The Japanese yen is slightly lower at the start of the week. In the Asian session, the yen fell as low as 131.35, which marked a 20-year low.
Will BoJ step in to defend the yen?
The speed of the Japanese yen’s depreciation has been remarkable, falling 12% against the US dollar in just three months. The formula for the yen’s slide has been relatively simple – US Treasuries have been moving higher, while the BoJ has fiercely defended its yield control curve, capping the 10-year yield at 0.25%. Since the yen is extremely sensitive to the US/Japan rate differential, the dollar has pummelled the yen.
Moving forward, the BoJ isn’t about to change its stance and allow JGB yields to increase. The central bank is committed to an ultra-loose monetary policy and has been using debt financing, with the government’s debt currently at a staggering 250% above GDP. This means it becomes a huge expense for the government if JGB yields move upwards. US Treasury yields continue to move higher, with the 10-year yield inching higher on Monday to 3.13%. The risk on USD/JPY remains tilted upwards, but the question is whether the BoJ will continue to sit on the sidelines and allow the yen to sink.

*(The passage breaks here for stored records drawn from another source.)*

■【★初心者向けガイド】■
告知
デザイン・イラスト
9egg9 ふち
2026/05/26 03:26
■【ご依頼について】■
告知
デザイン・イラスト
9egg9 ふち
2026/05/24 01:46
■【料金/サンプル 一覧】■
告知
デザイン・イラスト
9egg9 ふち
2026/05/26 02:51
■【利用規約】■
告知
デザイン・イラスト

Does the BoJ have a ‘line in the sand’ when it comes to the exchange rate? There had been talk of the 130-level triggering intervention, but that hasn’t happened, as the BoJ and Japan’s Ministry of Finance (MoF) have limited themselves to jawboning that they are monitoring the situation and are deeply worried about the yen’s rapid descent. According to a BoFA note on Monday, 140 is a key line that could trigger yen intervention. The 140-level has held since 1998, and if breached, the MoF could respond and buy yen in order to stabilize the currency. In the meantime, the yen will likely continue to lose ground, with the Federal Reserve expected to continue to tighten at an aggressive pace.